Crystal structure of an actinidin-E-64 complex
Biochemistry 1992 Jun 9;31(22):5172-6.1606141 10.1021/bi00137a012
E-64, 1-(L-trans-epoxysuccinylleucylamino)-4-guanidinobutane, is a potent and highly selective irreversible inhibitor of cysteine proteases. The crystal structure of a complex of actinidin and E-64 has been determined at 1.86-A resolution by using the difference Fourier method and refined to an R-factor of 14.5%. The electron density map clearly shows that the C2 atom of the E-64 epoxide ring is covalently bonded to the S atom of the active-site cysteine 25. The charged carboxyl group of E-64 forms four H-bonds with the protein and thus may play an important role in favorably positioning the inhibitor molecule for nucleophilic attack by the active-site thiolate anion. The interaction features between E-64 and actinidin are very similar to those seen in the papain-E-64 complex; however, the amino-4-guanidinobutane group orients differently. The crystals of the actinidin-E-64 complex diffracted much better than the papain-E-64 complex, and consequently the present study provides more precise geometrical information on the binding of the inhibitor. Moreover, this study provides yet another confirmation that the binding of E-64 is at the S subsites and not at the S' subsites as has been previously proposed. The original actinidin structure has been revised using the new cDNA sequence information.
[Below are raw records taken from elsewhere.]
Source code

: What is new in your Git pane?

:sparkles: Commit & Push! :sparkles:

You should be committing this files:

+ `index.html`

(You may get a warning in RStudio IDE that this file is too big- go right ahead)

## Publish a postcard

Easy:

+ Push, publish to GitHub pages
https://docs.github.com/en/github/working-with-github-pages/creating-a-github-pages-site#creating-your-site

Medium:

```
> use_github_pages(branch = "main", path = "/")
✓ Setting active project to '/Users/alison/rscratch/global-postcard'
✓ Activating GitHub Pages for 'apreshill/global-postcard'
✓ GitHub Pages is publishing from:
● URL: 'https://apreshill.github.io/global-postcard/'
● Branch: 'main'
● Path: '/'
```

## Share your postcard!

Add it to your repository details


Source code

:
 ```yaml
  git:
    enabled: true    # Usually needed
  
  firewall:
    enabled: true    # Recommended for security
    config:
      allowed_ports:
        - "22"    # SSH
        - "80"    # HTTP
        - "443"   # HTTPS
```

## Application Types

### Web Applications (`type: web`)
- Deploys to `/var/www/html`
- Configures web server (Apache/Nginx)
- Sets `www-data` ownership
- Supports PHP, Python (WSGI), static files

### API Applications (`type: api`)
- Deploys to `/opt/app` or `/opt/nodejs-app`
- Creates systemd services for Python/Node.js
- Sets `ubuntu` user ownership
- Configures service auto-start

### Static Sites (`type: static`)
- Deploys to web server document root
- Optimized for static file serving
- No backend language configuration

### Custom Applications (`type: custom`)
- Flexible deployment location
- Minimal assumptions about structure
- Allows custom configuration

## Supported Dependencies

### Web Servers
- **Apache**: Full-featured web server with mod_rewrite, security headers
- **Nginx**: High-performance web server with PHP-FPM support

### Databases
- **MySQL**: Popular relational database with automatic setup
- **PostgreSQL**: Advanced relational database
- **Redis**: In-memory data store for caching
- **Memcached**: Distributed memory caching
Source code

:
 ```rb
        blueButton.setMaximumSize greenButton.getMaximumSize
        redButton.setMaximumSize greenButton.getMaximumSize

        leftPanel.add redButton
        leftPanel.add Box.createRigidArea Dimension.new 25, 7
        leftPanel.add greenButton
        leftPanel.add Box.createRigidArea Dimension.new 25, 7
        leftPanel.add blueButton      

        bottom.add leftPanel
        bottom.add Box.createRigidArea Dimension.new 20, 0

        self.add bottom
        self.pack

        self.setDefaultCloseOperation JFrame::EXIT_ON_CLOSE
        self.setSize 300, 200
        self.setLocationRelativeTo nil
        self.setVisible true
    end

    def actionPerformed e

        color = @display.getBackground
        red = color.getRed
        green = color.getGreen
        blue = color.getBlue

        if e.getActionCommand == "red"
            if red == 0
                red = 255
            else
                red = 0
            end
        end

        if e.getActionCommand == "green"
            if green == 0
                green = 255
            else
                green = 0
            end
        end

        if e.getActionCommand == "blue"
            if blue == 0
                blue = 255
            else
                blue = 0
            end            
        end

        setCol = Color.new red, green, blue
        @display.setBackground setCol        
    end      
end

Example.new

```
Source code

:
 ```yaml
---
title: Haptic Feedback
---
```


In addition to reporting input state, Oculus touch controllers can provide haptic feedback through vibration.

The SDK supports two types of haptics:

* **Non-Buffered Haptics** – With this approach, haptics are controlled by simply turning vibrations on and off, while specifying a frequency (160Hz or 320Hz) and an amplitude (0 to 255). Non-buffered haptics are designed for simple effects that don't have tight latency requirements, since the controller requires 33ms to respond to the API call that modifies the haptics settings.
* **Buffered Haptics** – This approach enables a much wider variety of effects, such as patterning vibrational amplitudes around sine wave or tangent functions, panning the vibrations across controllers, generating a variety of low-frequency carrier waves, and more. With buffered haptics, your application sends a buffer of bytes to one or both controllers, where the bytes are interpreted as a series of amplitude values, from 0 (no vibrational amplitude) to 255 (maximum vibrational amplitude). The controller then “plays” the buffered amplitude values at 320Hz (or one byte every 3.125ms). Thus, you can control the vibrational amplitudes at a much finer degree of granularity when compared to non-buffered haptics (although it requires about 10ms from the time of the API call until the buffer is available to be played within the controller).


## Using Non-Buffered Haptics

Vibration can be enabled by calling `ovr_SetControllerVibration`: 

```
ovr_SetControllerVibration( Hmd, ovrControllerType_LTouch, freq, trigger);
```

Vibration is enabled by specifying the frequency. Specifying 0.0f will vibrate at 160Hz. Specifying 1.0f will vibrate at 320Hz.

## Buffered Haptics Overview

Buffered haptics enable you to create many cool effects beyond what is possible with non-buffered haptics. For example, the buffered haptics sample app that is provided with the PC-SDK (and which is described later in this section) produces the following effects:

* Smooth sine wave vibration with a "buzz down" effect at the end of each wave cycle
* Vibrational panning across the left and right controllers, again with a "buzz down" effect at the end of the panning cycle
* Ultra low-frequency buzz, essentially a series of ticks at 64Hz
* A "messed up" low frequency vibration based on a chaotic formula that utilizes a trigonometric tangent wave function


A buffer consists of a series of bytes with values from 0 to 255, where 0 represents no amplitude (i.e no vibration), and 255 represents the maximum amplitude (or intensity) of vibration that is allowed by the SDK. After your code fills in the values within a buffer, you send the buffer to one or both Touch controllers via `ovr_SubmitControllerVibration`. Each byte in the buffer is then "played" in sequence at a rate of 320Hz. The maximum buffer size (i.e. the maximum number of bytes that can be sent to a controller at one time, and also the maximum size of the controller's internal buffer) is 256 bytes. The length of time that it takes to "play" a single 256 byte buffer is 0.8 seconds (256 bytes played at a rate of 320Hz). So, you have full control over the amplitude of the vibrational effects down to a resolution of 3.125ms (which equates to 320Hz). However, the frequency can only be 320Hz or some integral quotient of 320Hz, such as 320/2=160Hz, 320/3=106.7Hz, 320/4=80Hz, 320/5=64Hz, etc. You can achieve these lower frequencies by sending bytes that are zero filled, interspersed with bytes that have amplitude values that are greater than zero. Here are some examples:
Inhibitions by E-64 derivatives of rat liver cathepsin B and cathepsin L in vitro and in vivo
J Biochem 1980 Dec;88(6):1805-11.7462205 10.1093/oxfordjournals.jbchem.a133155
The mechanism of inhibition of cathepsin B [EC 3.4.22.1] and cathepsin L [EC 3.4.22.-] by E-64 was investigated. Kinetic studies indicated that E-64 was an irreversible inhibitor of these enzymes. [3H]E-64 is incorporated into cathepsin B in a one/one molar ratio in parallel with inactivation of the enzyme. Titration of one of the 10 SH groups of native cathepsin B with 2,2'-dithiodipyridine resulted in complete loss of enzyme activity. Decrease of titratable SH groups and activity of cathepsin B was proportional to the concentration of E-64 added, indicating that E-64 binds to an equimolar amount of active SH residues of cathepsin B. The effects of E-64 and its derivatives on lysosomal cathepsin B and cathepsin L in rat liver were studied in vitro and in vivo. The D form of E-64 inhibited the cathepsin both in vitro and in vivo, although its inhibitory effects were less than those of E-64-(L). E-64-b(RR), in which the terminal agmatine of E-64 is replaced by leucine, was as active as E-64-(L) in vitro, but was completely inactive in vivo. Among the E-64 derivatives tested, E-64-c(SS), in which the terminal agmatine of E-64 is replaced by isoarylamide, showed strong inhibitory activity in vivo, like E-64-(L).